WeTextProcessing install fails

# Use conda to get pynini, then install from source
conda install -c conda-forge pynini=2.1.6.post1 -y
pip install git+https://github.com/WhizZest/WeTextProcessing.git

Model download is slow or fails

Set

HF_ENDPOINT
to a mirror if Hugging Face is unreachable:

export HF_ENDPOINT=https://hf-mirror.com
python infer.py --prompt-audio-path assets/audio/zh_1.wav --text "测试"

Or use ModelScope:

pip install modelscope

Then point model paths to

openmoss/MOSS-TTS-Nano
and
openmoss/MOSS-Audio-Tokenizer-Nano
.

Out of memory on CPU

  • Use streaming inference (
    infer_stream
    ) to reduce peak memory.
  • Reduce chunk size for long text inputs — the model handles chunked voice cloning automatically.
  • Close other applications; the model needs ~1–2 GB RAM.

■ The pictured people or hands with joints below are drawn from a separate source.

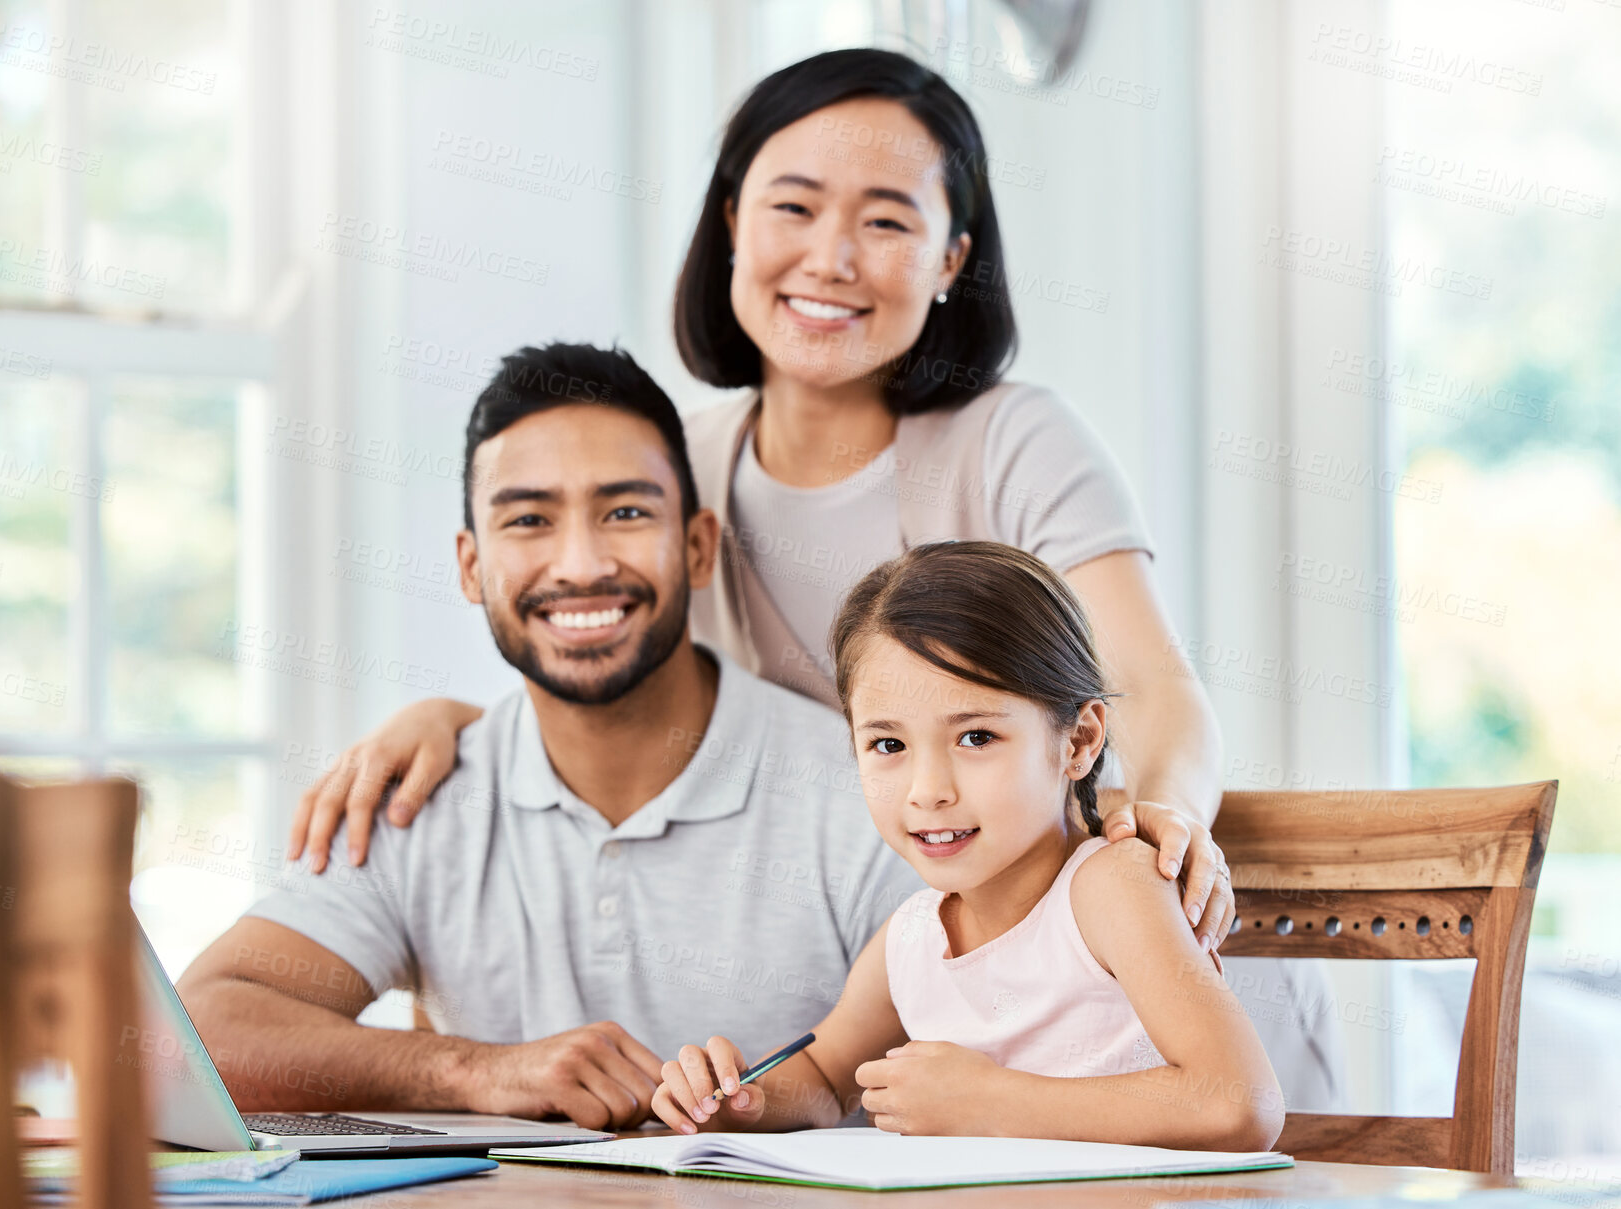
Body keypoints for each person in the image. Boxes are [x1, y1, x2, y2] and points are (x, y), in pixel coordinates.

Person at [286, 48, 1341, 1106]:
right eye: (794, 207)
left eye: (886, 221)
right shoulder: (684, 468)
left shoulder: (1012, 441)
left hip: (1116, 993)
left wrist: (1158, 823)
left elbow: (1150, 689)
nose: (832, 258)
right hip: (942, 979)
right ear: (733, 224)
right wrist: (453, 723)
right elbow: (597, 640)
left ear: (948, 258)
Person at [176, 343, 924, 1129]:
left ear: (698, 546)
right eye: (529, 519)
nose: (581, 563)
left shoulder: (866, 790)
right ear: (471, 567)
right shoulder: (421, 795)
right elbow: (195, 1034)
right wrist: (473, 1069)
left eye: (626, 512)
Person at [652, 542, 1282, 1148]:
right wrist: (741, 1101)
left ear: (1079, 742)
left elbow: (1238, 1104)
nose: (928, 791)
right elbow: (823, 1079)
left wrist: (995, 1101)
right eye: (888, 745)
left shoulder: (1112, 888)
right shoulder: (912, 934)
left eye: (976, 737)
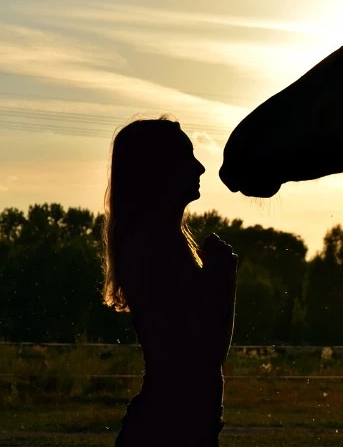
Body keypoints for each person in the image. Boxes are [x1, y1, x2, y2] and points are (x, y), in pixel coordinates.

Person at [101, 116, 238, 446]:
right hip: (173, 430)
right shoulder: (155, 246)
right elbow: (207, 353)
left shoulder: (160, 242)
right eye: (188, 156)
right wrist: (224, 280)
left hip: (177, 425)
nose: (201, 168)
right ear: (159, 169)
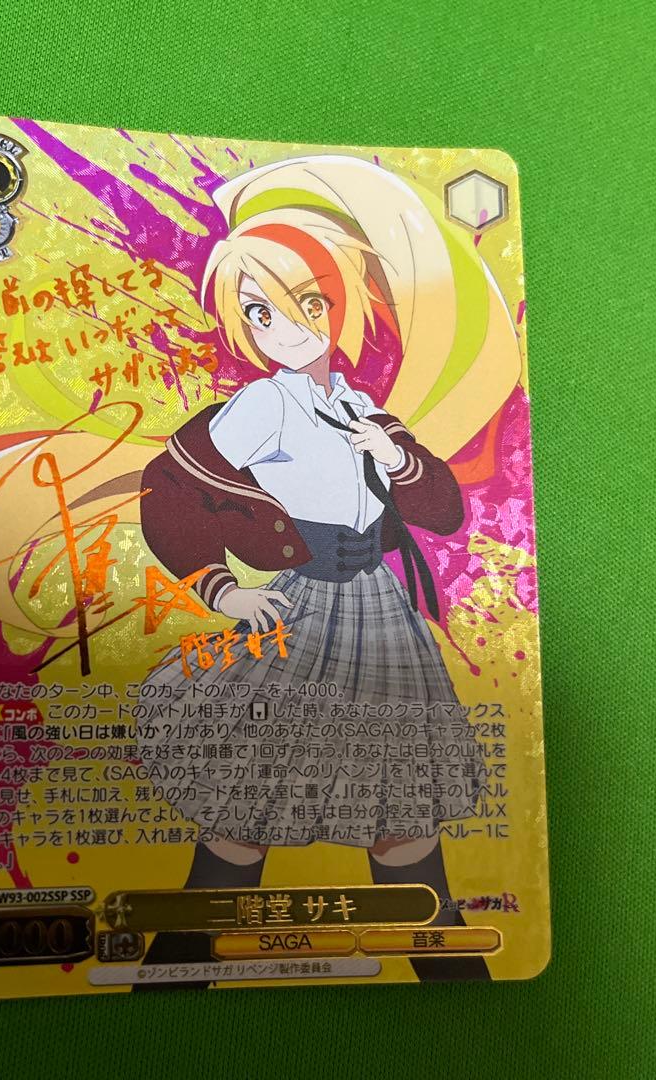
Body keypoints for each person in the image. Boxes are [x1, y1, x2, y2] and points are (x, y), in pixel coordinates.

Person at [135, 155, 520, 982]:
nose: (285, 326)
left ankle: (455, 980)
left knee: (404, 814)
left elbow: (443, 512)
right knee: (246, 809)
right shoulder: (264, 403)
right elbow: (170, 491)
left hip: (379, 612)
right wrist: (222, 587)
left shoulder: (357, 404)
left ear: (343, 302)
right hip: (303, 608)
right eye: (259, 311)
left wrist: (396, 455)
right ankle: (176, 969)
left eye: (308, 302)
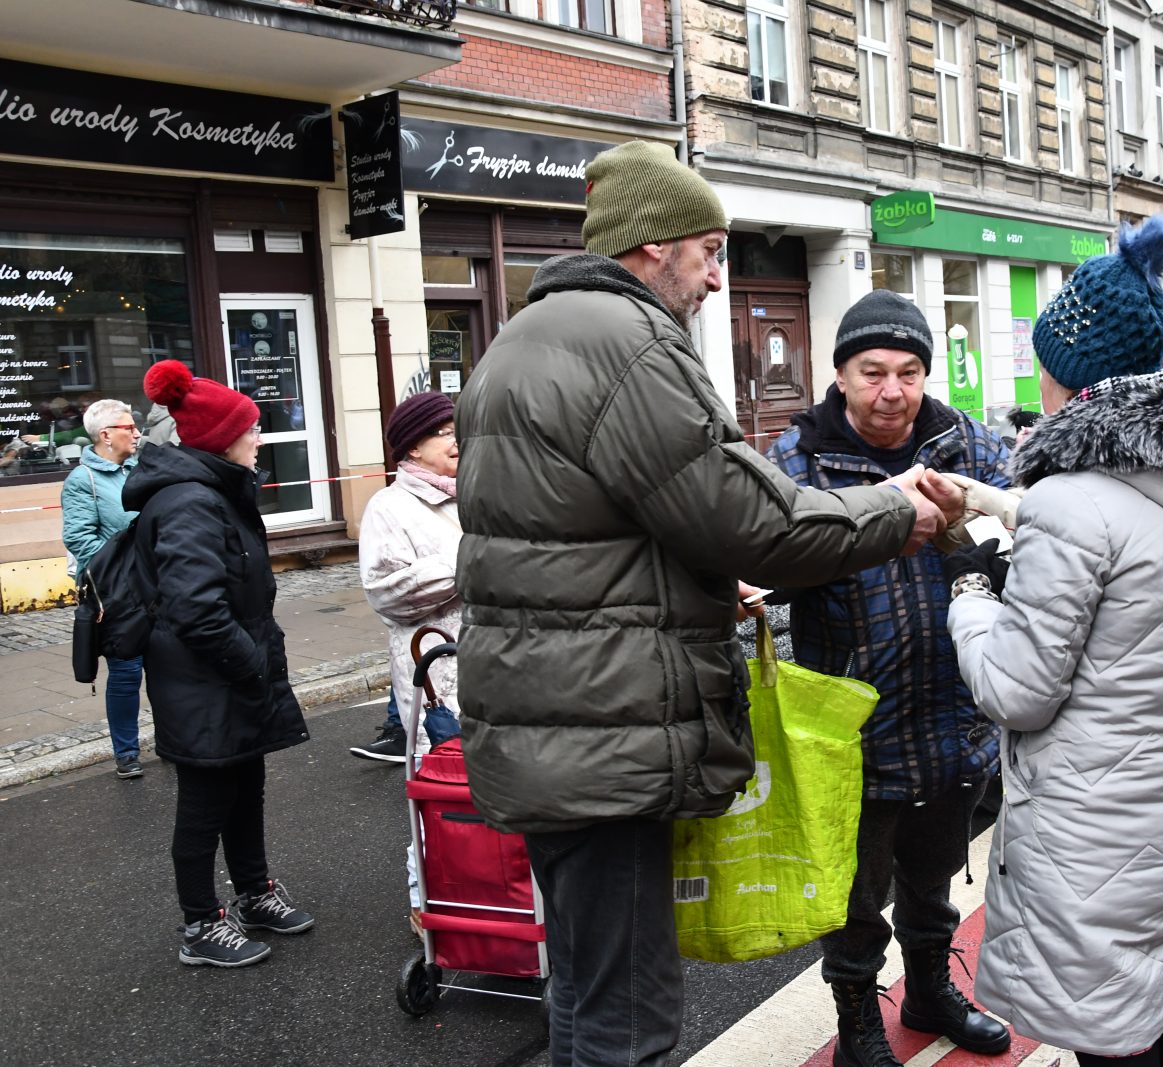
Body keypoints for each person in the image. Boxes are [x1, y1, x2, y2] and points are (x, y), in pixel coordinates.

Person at [452, 140, 955, 1066]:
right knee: (629, 1022)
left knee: (585, 995)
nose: (719, 278)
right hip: (603, 729)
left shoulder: (520, 340)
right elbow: (750, 522)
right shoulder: (629, 342)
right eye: (710, 252)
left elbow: (594, 531)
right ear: (655, 243)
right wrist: (894, 511)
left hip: (551, 722)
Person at [945, 218, 1163, 1066]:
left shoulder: (1071, 498)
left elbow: (1016, 689)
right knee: (1154, 1013)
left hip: (1095, 825)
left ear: (1065, 369)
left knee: (1116, 1037)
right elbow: (1135, 561)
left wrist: (971, 590)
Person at [764, 291, 1012, 1067]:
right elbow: (767, 557)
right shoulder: (797, 459)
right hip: (852, 721)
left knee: (934, 878)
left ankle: (931, 990)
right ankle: (858, 1022)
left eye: (908, 372)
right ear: (840, 374)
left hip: (952, 710)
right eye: (872, 372)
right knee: (854, 893)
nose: (892, 391)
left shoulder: (968, 442)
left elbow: (1024, 532)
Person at [125, 360, 312, 968]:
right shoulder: (190, 502)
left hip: (225, 677)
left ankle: (253, 893)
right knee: (205, 805)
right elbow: (196, 608)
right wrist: (249, 663)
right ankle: (201, 924)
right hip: (204, 680)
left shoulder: (214, 491)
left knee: (245, 788)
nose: (259, 438)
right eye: (250, 429)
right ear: (221, 438)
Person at [352, 391, 463, 764]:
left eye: (459, 430)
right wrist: (469, 562)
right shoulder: (389, 507)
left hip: (498, 671)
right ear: (414, 448)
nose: (458, 441)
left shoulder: (475, 494)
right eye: (445, 433)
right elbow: (387, 594)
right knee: (449, 787)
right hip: (442, 682)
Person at [59, 399, 146, 779]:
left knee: (166, 668)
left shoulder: (140, 470)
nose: (137, 433)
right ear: (106, 435)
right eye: (129, 427)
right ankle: (126, 752)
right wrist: (127, 566)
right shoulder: (83, 480)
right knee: (126, 673)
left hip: (156, 587)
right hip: (117, 595)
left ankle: (174, 739)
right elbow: (80, 540)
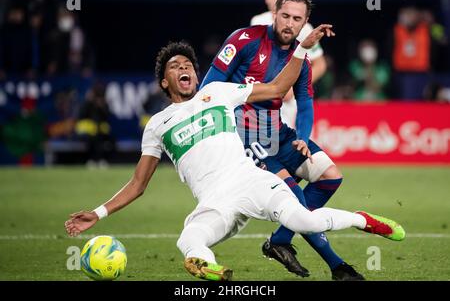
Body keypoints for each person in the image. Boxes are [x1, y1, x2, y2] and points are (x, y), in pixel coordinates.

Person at [65, 40, 405, 282]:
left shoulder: (218, 94)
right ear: (163, 82)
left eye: (188, 65)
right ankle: (210, 268)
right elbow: (139, 184)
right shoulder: (157, 126)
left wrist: (301, 50)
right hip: (214, 200)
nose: (184, 68)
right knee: (188, 239)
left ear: (196, 76)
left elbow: (275, 88)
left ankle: (364, 221)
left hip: (250, 180)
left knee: (306, 221)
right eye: (175, 66)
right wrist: (97, 213)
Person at [200, 0, 363, 280]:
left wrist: (302, 135)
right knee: (294, 195)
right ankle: (338, 267)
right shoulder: (244, 40)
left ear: (305, 23)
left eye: (296, 19)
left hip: (277, 131)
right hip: (244, 136)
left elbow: (306, 102)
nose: (289, 23)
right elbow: (208, 90)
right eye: (284, 15)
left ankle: (280, 240)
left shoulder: (301, 61)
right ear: (274, 14)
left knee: (331, 176)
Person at [250, 0, 327, 129]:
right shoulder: (257, 22)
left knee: (291, 145)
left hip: (290, 103)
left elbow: (320, 65)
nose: (275, 1)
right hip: (262, 98)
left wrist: (294, 87)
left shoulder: (304, 28)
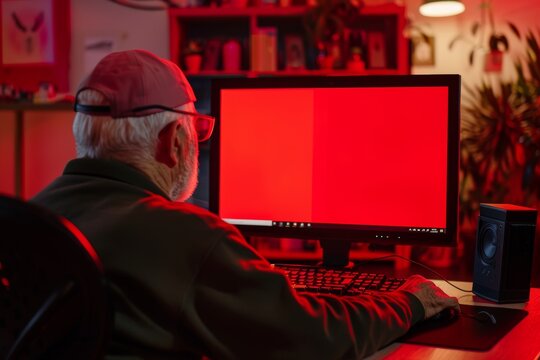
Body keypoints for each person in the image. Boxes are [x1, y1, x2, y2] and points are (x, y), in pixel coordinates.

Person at [32, 49, 459, 359]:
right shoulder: (186, 237)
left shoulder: (30, 217)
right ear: (174, 143)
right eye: (196, 129)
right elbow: (312, 338)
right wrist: (411, 302)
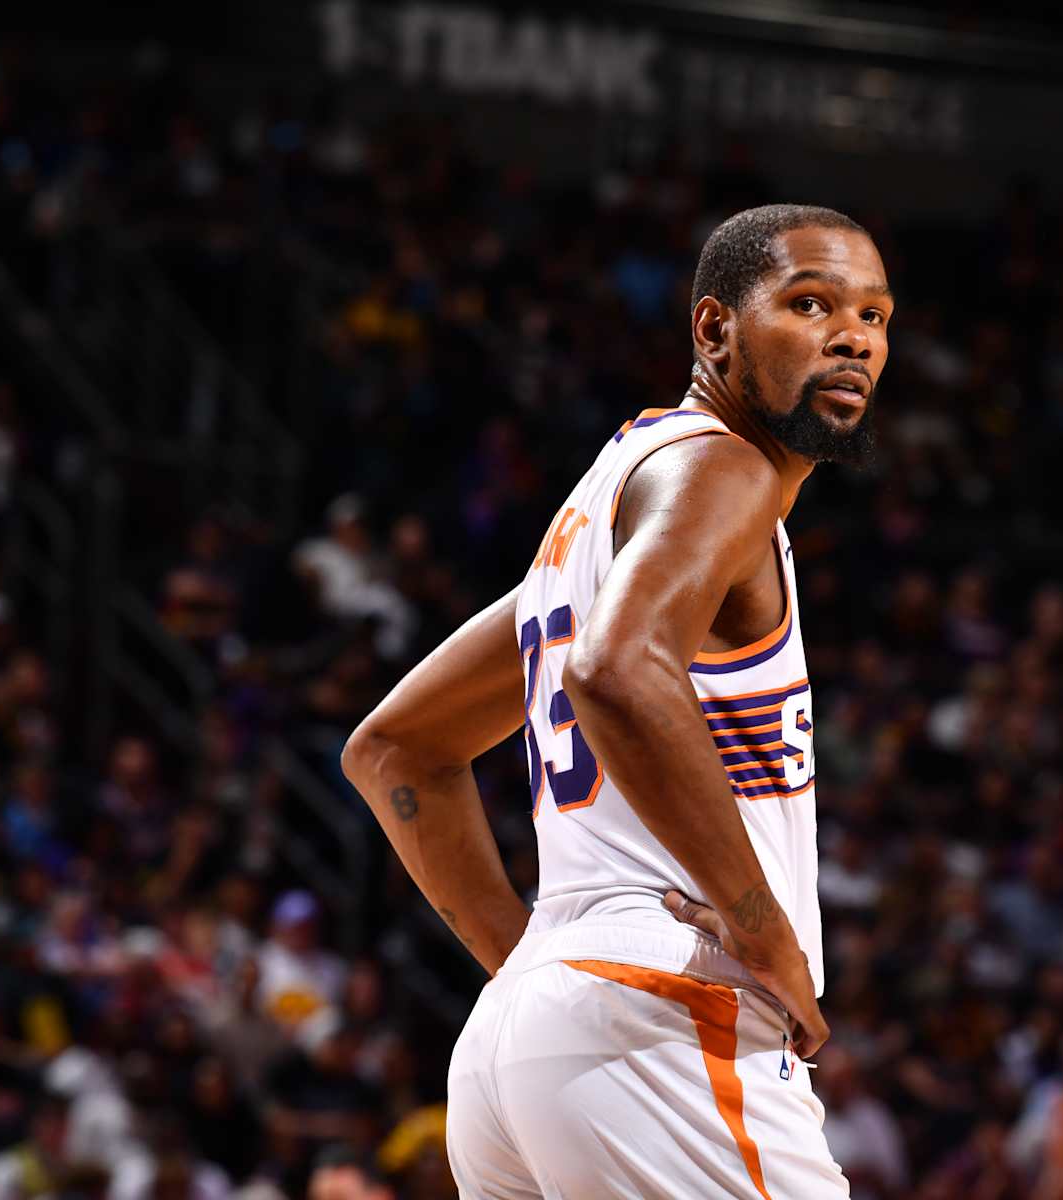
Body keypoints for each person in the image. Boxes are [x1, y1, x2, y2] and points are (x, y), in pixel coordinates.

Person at [345, 204, 892, 1198]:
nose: (854, 335)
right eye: (811, 303)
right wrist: (767, 931)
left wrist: (532, 969)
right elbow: (615, 670)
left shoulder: (600, 515)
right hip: (663, 1015)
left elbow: (396, 749)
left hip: (526, 1043)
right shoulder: (723, 468)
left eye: (875, 316)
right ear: (715, 329)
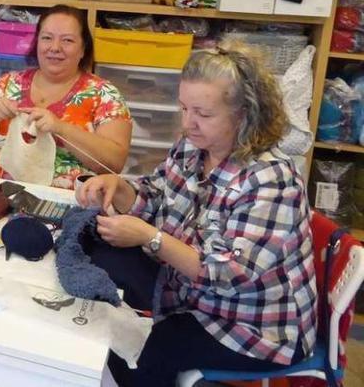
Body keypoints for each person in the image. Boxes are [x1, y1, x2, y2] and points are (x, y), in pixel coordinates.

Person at [75, 45, 317, 386]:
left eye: (203, 113)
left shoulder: (271, 179)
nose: (188, 123)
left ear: (244, 114)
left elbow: (228, 274)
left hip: (255, 327)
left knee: (143, 348)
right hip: (194, 294)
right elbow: (156, 194)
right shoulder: (193, 147)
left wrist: (150, 237)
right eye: (184, 108)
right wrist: (119, 187)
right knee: (101, 267)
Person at [0, 4, 131, 188]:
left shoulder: (104, 95)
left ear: (83, 49)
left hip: (66, 206)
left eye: (67, 40)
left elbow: (114, 164)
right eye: (47, 38)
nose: (55, 47)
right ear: (37, 44)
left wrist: (60, 128)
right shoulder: (6, 84)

Audio output is silent or corrupt

  • Ensure the reference WAV is a clean mono or stereo file, 16-bit or float32, any sample rate (it will be resampled).
  • Minimum reference audio duration: ~3–5 seconds for reliable voice cloning.
  • Avoid reference audio with heavy background noise.

moss-tts-nano
command not found

# Re-run editable install inside the active conda env
pip install -e .
which moss-tts-nano   # should resolve now

Port conflict for web demo

# Default port is 18083; check what occupies it
lsof -i :18083
# Kill if needed, then relaunch
moss-tts-nano serve

Output Defaults

EntrypointDefault output path
python infer.py
generated_audio/infer_output.wav
moss-tts-nano generate
generated_audio/moss_tts_nano_output.wav
python app.py
/
moss-tts-nano serve
returned via HTTP response

The

generated_audio/
directory is created automatically if it does not exist.